- _課題 A_
原文で、父親の実家に住むお婆ちゃんは何という名前で呼ばれているかを答えよ。
- _課題 B_
兄の暴力と祖母の思い出をつづった回想文を、示された最後の文の後から書き継げ。

- _原文_
::::
離婚という忌まわしい事の起こる前までは、兄が私をよく可愛がって、一つのお菓子も半分にして大きい方をくれたり、ある時は自分を我慢して一つ全部を私にくれたりする優しい兄を覚えています。

しかしこの頃からだと思います、兄は自分が面白くないと、私をいじめ痛めつけ暴力を振るうことで、何かのうっぷん晴らしとしていた様に思えます。

母親は働きに出るようになり、帰宅する時間も遅くなることが多くありました。未だ幼い私はいじめや、暴力に対しての我慢するすべがなく、毎日が地獄のような日々を過ごしていた辛い苦しい事は忘れられません。

こんな時、父親の実家であるお婆ちゃんの所へ行くことが私の唯一の救いでした。小学校を上がったばかりの子供の足で30分は掛かる道を、涙を残したまま息せき切ってたどり着くと大きな手で涙をぬぐい優しくしっかりと抱きしめてくれる時、今まで我慢をしていた感情が一気にあふれ出し大きな声を出して泣いたことを今でも覚えています。

私が落ち着くころを見計らって、家では食べられないおばあちゃんが取って置いてくれたおはぎを貰って口にほおばった時の、甘くて美味しい味は今でも忘れられない思い出です。

家庭内の状況は変わることなく、兄の益々すさんでいく状態の中、母親が何とか元に取り戻そうと最初の頃は努力していましたが、兄の成長と伴に自分の力でどうにも出来ないと諦め投げ出し、全ての責任は父親にあると自分に言い聞かせ整理のつかない納得が、結果として放棄し無干渉になりました。

居場所を無くした兄はさらに蛮行が激しくなり、とうとう暴走族、そして少年鑑別所を出たり入ったりの生活に迷い込んでしまいました。この間私は、兄の根拠のない暴力に苦痛と恐怖に耐える数年間の日々が続いていました。

お婆ちゃんに会えるのは、離婚協定で許された週一回の父親宅への訪問許可日でした。母は嫌がっていましたけど、私には週1度の父の実家である幸子お婆ちゃんに会えるのが唯一の楽しみにしていました。
::::
データ項目
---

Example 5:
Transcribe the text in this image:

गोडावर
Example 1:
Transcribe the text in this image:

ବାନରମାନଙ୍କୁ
::::
- _回答 A_
幸子お婆ちゃん

- _回答 B_
母に分かればお目玉を食らうのですが、母の目を盗んで時々訪ねては、お婆ちゃんに家庭での耐える苦しさ、辛さ、を話すのですが、いつも優しい目で「あなたの言っている事はよく分かりますよ、よく我慢して、偉いね」と全てを包み込んでくれる時に得た安堵さは、私にとっては何にも代えがたい平和で安らぎのひと時でした。

それから数年後の中学生になる前の年、私の記憶から忘れることの出来ない不思議なことが起こったのです。お婆ちゃんは前から悪かった心臓病併発で、病院の入退院を繰り返しており、その時は入院していました。私は学校から帰りランドセルを机に置いた時のことでした。

胸騒ぎがしてどうしてもお婆ちゃんに会いたい、この気持ちが昂ぶり抑えられず、運よく家にいた母親に狂ったようにお願いしたのを覚えています。

余りの異常さに母も根負けし、別れた父に連絡し車で迎えに来てもらい病院に行きました。大好きな幸子お婆ちゃんは、息をするのが苦しそうな様子です。ベットの周りには医師や看護婦が慌ただしく囲んでいました。

お婆ちゃんと目が合うと力なく私を手招きします。何も言えずお婆ちゃんの痩せて骨と皮の手をしっかりと握り、涙が止めどなく流れるのを忘れられません。間もなく大きく息を一つ吸ったと思うとそのまま帰らぬ人となりました。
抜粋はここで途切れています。